To the southeast is the remnant of one of four defence towers, which guarded the main tower of the castle itself. The other three have disappeared. The basement of the castle would have had a wooden ceiling – the stone corbels are still to be seen, as is the high stone arch of the second floor. On the second floor there is a mural gallery (built into the thickness of the wall) leading to the garderobe on the north side over a chute. For some reason this is known as “Moll the Phooka’s Hole”. The roof is missing, as are the parapets with their battlements.
Although the date 1585 appears in the fourth storey carving, the building could actually be older than that. It is possible that this was once a McCarthy holding before the Hurley’s acquired it. The Hurleys had once occupied land a little over a kilometre to the south, in the townland of Gloun, where some remains of buildings can be seen. The Hurleys forfeited Ballinacarriga Castle in 1654, and it passed to the Crofts. The religious carvings on the top storey tend to support the local belief that it was used as a chapel as well as living quarters for the family. Locals also claim that this chapel was still in use until a new chapel was built nearby in 1815, though the tower had been in disuse as a dwelling for some time.
On side of the castle with the doorway, a Sheela na Gig is sited high above and to the right of the door between and to the right of the top two right-hand windows. Sheela na Gigs are figurative carvings of naked women displaying an exaggerated vulva. They are architectural grotesques found on churches, castles, and other buildings, particularly in Ireland and Great Britain, sometimes together with male figures. Such carvings are said to ward off death and evil and they are often positioned over doors or windows, presumably to protect these openings. They are relatively rare, 101 existing in Ireland and 49 in the UK.
As I stood on top of this tall castle the prominence of its position on a solid rock outcrop and its strategic position became apparent as it commands views of the lake and the surroundings for miles around. The tower house has been restored and conserved to protect the structure and allow it to be understood and interpreted by archaeologists and historians. The original restoration proposals called for the tower to be reroofed which would require reinstating the parapets and battlements which are missing, and this may still happen when funds allow. That Hurley roots still run deep was emphasised by my sharing the view with local Independent Councillor Declan Hurley whose house is overlooked at some distance by Ballinacarriga Castle and who conversely, gazes upon the ancestral seat when he opens his front door.

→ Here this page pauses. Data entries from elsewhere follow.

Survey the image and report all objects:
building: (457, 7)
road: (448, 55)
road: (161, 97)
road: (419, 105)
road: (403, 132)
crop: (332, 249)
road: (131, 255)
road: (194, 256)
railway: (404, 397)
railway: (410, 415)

Directions: From Dunmanway, take R 586 east (toward Ballineen) about six kilometres to R 637. Take R 637 approximately one kilometre south. Take the first side road to the left (it will be within a kilometre and is signposted). Stay to the right. Within about a half kilometre, over Manch Bridge and the Bandon River, not far past the church, the castle will be on the right. There is a car park about 50 meters past the castle on the opposite side of the road. Climb the steps to the front of the castle.